Tuesday, February 17, 2009

Which Side Of The Mouth To Believe?

From the Financial Times today -

Bank nationalisation gains ground with Republicans

By Edward Luce and Krishna Guha
Published: February 17 2009 19:44 | Last updated: February 18 2009 01:07

Long regarded in the US as a folly of Europeans, nationalisation is gaining rapid acceptance among Washington opinion-formers – and not just with Alan Greenspan, former Federal Reserve chairman. Perhaps stranger still, many of those talking about nationalising banks are Republicans.

Lindsey Graham, the Republican senator for South Carolina, says that many of his colleagues, including John McCain, the defeated presidential candidate, agree with his view that nationalisation of some banks should be “on the table”.

Mr Graham says that people across the US accept his argument that it is untenable to keep throwing good money after bad into institutions such as Citigroup and Bank of America, which now have a lower net value than the amount of public funds they have received.

“You should not get caught up on a word [nationalisation],” he told the Financial Times in an interview. “I would argue that we cannot be ideologically a little bit pregnant. It doesn’t matter what you call it, but we can’t keep on funding these zombie banks [without gaining public control]. That’s what the Japanese did.”

Barack Obama, the president, who has tried to avoid panicking lawmakers and markets by entertaining the idea, has moved more towards what he calls the “Swedish model” – an approach backed strongly by Mr Graham. In the early 1990s Sweden nationalised its banking sector then auctioned banks having cleaned up balance sheets. “In limited circumstances the Swedish model makes sense for the US,” says Mr Graham.

Mr Obama last weekend made clear he was leaning more towards the Swedish model than to the piecemeal approach taken in Japan, which many would argue is the direction US public policy appears to be heading.

“They [the Japanese] sort of papered things over,” Mr Obama said. “They never really bit the bullet . . . and so you never got credit flowing the way it should have, and the bad assets in their system just corroded the economy for a long period of time.”


I would be weary of rhetoric and public discourse by government officials here. They may be setting the bear trap for the market on options expiration. This reminds me of September 2007 when Fed officials said one thing and sprang the trap on options expiration with "surprise" action. The market catapulted to new highs a few weeks later. Of course new highs are off the table - but I haven't given up on S&P 1000 before fresh lows.
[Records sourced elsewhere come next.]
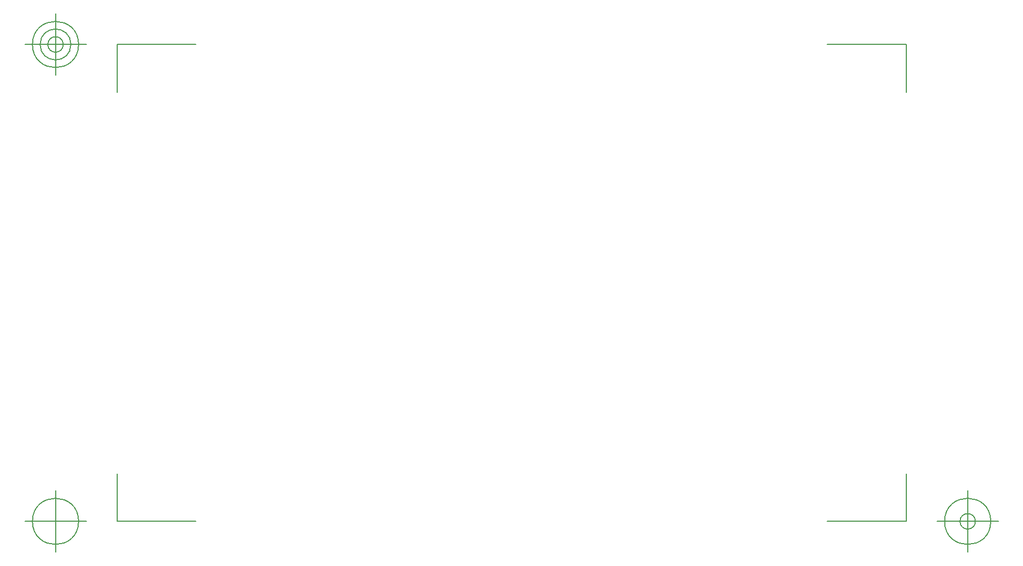
<source format=gbr>
G04 Generated by Ultiboard 12.0 *
%FSLAX25Y25*%
%MOIN*%

%ADD10C,0.00001*%
%ADD11C,0.00500*%


G04 ColorRGB 006666 for the following layer *
%LNPaste Mask Top*%
%LPD*%
G54D10*
G54D11*
X-2500Y-2500D02*
X-2500Y28000D01*
X-2500Y-2500D02*
X48000Y-2500D01*
X502500Y-2500D02*
X452000Y-2500D01*
X502500Y-2500D02*
X502500Y28000D01*
X502500Y302500D02*
X502500Y272000D01*
X502500Y302500D02*
X452000Y302500D01*
X-2500Y302500D02*
X48000Y302500D01*
X-2500Y302500D02*
X-2500Y272000D01*
X-22185Y-2500D02*
X-61555Y-2500D01*
X-41870Y-22185D02*
X-41870Y17185D01*
X-56634Y-2500D02*
G75*
D01*
G02X-56634Y-2500I14764J0*
G01*
X522185Y-2500D02*
X561555Y-2500D01*
X541870Y-22185D02*
X541870Y17185D01*
X527106Y-2500D02*
G75*
D01*
G02X527106Y-2500I14764J0*
G01*
X536949Y-2500D02*
G75*
D01*
G02X536949Y-2500I4921J0*
G01*
X-22185Y302500D02*
X-61555Y302500D01*
X-41870Y282815D02*
X-41870Y322185D01*
X-56634Y302500D02*
G75*
D01*
G02X-56634Y302500I14764J0*
G01*
X-51713Y302500D02*
G75*
D01*
G02X-51713Y302500I9843J0*
G01*
X-46791Y302500D02*
G75*
D01*
G02X-46791Y302500I4921J0*
G01*

M00*

</source>
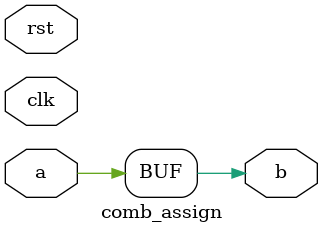
<source format=v>
module comb_assign(
    input clk,
    input rst,
    input a,
    output b
);

    assign b = a;

endmodule

</source>
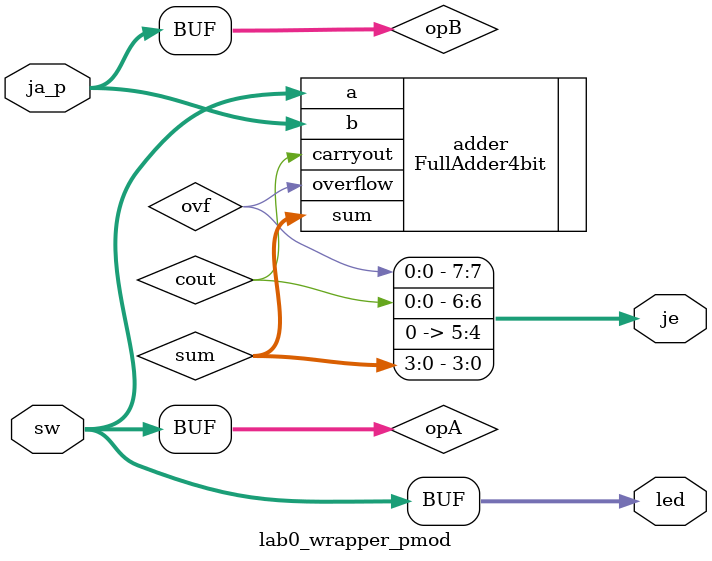
<source format=v>

`timescale 1ns / 1ps

`include "adder.v"


module lab0_wrapper_pmod
(
    input  [3:0] sw,        // Built-in switches, used for input opA
    input  [3:0] ja_p,      // Plug SWT into top half of JA, used for input opB
    output [3:0] led,       // Built-in LED, used to display opA for sanity checking
    output [7:0] je         // Plug LD8 into JE, used to display sum, cout, overflow
);

    wire[3:0] opA, opB;       // Inputs to adder
    wire[3:0] sum;            // Output from adder
    wire cout;                // Carry out from adder
    wire ovf;                 // Overflow from adder
    
    // Assign logical signals to physical ports (change these if you move the Pmods)
    assign opA = sw;
    assign opB = ja_p;

    assign je[3:0] = sum;
    assign je[5:4] = 2'b0;    // Unused 
    assign je[6] = cout;
    assign je[7] = ovf;
    
    assign led = opA;   // Echo opA to built-in LEDs for debugging
       
    // TODO: You write the body of your FullAdder4bit module in adder.v
    FullAdder4bit adder(.sum(sum), .carryout(cout), .overflow(ovf), .a(opA), .b(opB));
        
endmodule

</source>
From all angles this week smells like the scenario I have been expecting for some time. The administration holds a few powerful cards. Don't expect them to roll over and fall on their sword. Geithner knows how to play the market's game of bluff, empty rhetoric, ambiguity and trap doors. Too much depends on market stability here to deliver nationalization or tangible hints at it during a technically fragile trading environment. It would reintroduce systemic risk to the system at precisely the wrong time. Remember Lehman Brothers? Perhaps a few hundred points higher on the S&P would give the market cover to digest these enormous tasks- but not now - not during the retest. I do believe it would significantly reduce systemic risk in the long term - just not at this critical level of support.

Remember last week Obama had this to say about nationalization.

Obama: Nationalization "Wouldn't Make Sense"
By Zachary Roth - February 10, 2009, 6:57PM
In the wake of Tim Geithner's speech this morning, laying out the Treasury's plan, such as it is, for Bailout 3.0, most smart observers have concluded that the Obama administration has at least left the door open for a possible nationalization of failed banks at some point, if it decides circumstances warrant that step.

But in an interview with ABC News' Nighline, set to air tonight, the president seemed to all but rule out that idea. He told ABC:
[Sweden"] took over the banks, nationalized them, got rid of the bad assets, resold the banks and a couple years later, they were going again. So you'd think looking at it, Sweden looks like a good model. Here's the problem -- Sweden had like five banks," he said, laughing. "We've got thousands of banks. You know, the scale of the U.S. economy and the capital markets are so vast and the, the problems in terms of managing and overseeing anything of that scale, I think, would -- our assessment was that it wouldn't make sense. And we also have different traditions in this country.


I think the last comment is closer to the truth for now. We shall see.